I admire that a small interaction can trigger this much reflection. Also, as an aside, I still often think of you whenever I buy a Macchiato. "I wonder if kb would think this one tastes like battery acid."
I once read an article that argued that the difference between people who aren't good with money and those that are comes down to how they perceive it.
The former view it as fuel for their lifestyle. They get paid and can get takeaway food again, go out drinking multiple times a week, and buy that PS4 game. And when the tank is empty they live on ramen until the next paycheck fills it up again.
The latter view it as building blocks to the kind of life they want to live. So if they want to be the kind of person who can buy a quality $400 backpack, they budget, save, and live modestly. Eventually, the time comes when they afford the backpack without worrying whether it means they're going to get scurvy.
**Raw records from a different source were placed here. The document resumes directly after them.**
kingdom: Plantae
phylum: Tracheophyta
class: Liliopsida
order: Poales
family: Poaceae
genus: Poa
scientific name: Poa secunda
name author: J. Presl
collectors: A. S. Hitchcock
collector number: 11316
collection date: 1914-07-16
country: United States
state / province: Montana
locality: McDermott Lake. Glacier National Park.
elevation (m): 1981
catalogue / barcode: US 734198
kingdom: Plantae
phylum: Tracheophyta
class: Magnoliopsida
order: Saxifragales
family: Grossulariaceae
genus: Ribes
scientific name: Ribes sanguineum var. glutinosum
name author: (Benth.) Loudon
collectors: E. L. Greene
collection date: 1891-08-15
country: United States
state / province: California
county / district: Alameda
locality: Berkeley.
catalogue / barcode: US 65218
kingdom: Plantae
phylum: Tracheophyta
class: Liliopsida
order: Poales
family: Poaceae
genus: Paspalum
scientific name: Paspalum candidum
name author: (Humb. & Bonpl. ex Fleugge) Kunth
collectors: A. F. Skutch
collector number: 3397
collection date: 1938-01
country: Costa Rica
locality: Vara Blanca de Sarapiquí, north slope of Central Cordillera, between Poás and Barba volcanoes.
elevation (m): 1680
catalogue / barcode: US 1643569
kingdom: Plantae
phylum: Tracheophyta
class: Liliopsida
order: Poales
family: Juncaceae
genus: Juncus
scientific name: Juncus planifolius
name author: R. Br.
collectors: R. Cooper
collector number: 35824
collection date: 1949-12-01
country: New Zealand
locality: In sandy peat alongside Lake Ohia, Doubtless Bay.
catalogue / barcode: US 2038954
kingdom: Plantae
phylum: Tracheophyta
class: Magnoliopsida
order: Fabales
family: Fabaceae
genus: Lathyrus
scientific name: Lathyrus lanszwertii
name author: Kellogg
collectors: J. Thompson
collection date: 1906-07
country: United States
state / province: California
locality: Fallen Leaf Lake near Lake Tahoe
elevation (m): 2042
I think this difference in perception feeds into how the former view the latter when they buy an expensive item. All the person who's bad with money sees some is out-of-touch, bougie asshole frittering $400 worth of premium life fuel on a bag. "If I can salvage a ratty old bag off the floor and replace the parts that keep breaking, why can't they?" And the resentment builds. Never mind the fact that any normal person has to carefully build their life in order to safely afford such an item. Never mind the fact that they bought it for its quality craftsmanship and ethics and not purely as a status symbol. Never mind that it will last a lifetime and still be in as good a condition as the day it was bought. There's just a fundamental perception gap which becomes filled with negativity.
I'm not sure if I'm completely committed to this point of view yet. I know it generalises and misses out on some nuance. But I think it stands up to some scrutiny.